PHBV has high application value due to its low crystallinity, high softness and easy processing. Current research on PHB-based nanofibers produced by electrospinning mainly focuses on mixed spinning of PHB and additives, PHB copolymer PHBV spinning, and PHB and polymer co-spinning. PHB has broad application prospects as a biodegradable material, especially in biomedicine. The future development of PHB-based nanofibers should mainly focus on two aspects: (1) composite electrospinning of PHB and its biodegradable materials, such as PHB/PLA, etc.; (2) composite electrospinning of PHB and functional nanoparticles.

6. Polyurethane (PU)

Polyurethane is usually a type of polymer material containing urethane groups produced by the addition reaction of polyol and isocyanate, followed by chain extender. From the perspective of molecular structure, polyurethane is a polymer composed of flexible soft segments and rigid hard segments alternately copolymerized. Through the molecular design of polyurethane soft segments and hard segments, various polyurethane materials with different mechanical strengths and degradation properties can be obtained. Segmented polyurethane elastomer has unique mechanical properties and excellent biocompatibility. It has been used as a biomaterial for decades and is mainly used in tissue engineering scaffold materials, blood vessel substitutes, skin wound dressings, etc. Degradable polyurethane has become an important tissue engineering material due to its good biocompatibility and degradability. In addition, polyurethane has the advantages of strong designability of molecular structure, easy processing and molding, and excellent mechanical properties.

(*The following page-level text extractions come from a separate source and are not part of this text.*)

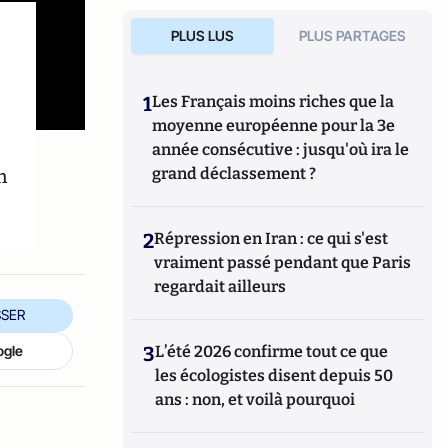
PLUS LUS
PLUS PARTAGES
1
Les Français moins riches que la
moyenne européenne pour la 3e
année consécutive : jusqu'où ira le
n
grand déclassement ?
2
Répression en Iran : ce qui s'est
vraiment passé pendant que Paris
regardait ailleurs
SER
ogle
3
L’été 2026 confirme tout ce que
les écologistes disent depuis 50
ans : non, et voilà pourquoi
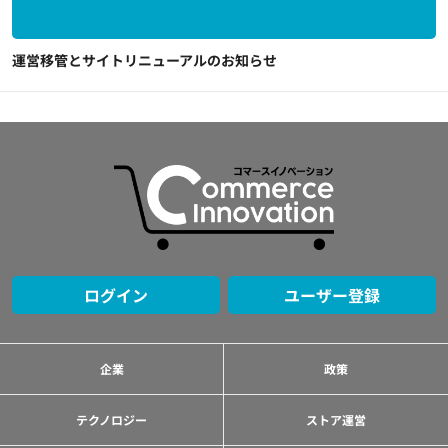
運営移管とサイトリニューアルのお知らせ
ログイン
ユーザー登録
企業
政策
テクノロジー
ストア運営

Biodegradable vascular stent

Conclusion

As a simple and efficient new processing technology for producing polymer nanofibers, electrospinning is an important scientific topic for preparing degradable polymer fiber materials with low modulus, high flexibility and high strength. After successful research, this type of material can be used to make highly flexible monofilament surgical sutures and tissue engineering scaffolds, which will greatly promote the development and progress of medicine and biology. Therefore, it is necessary to strengthen research in the following research directions in the future: using the principle of electrospinning, by improving the device and controlling parameters, to obtain continuous, uniform size, controllable defects, and regular arrangement of polymer nanofibers; in understanding the electrospinning process and electrospinning polymers Based on the properties of nanofibers, polymer nanofibers with controllable degradation speed, good mechanical properties and biocompatibility have been developed to realize the practical use of nanofibers; the strength can be maintained for a long time in the body and can be used in wounds. Suture materials that can be absorbed within a short period of time after healing are also an important research direction.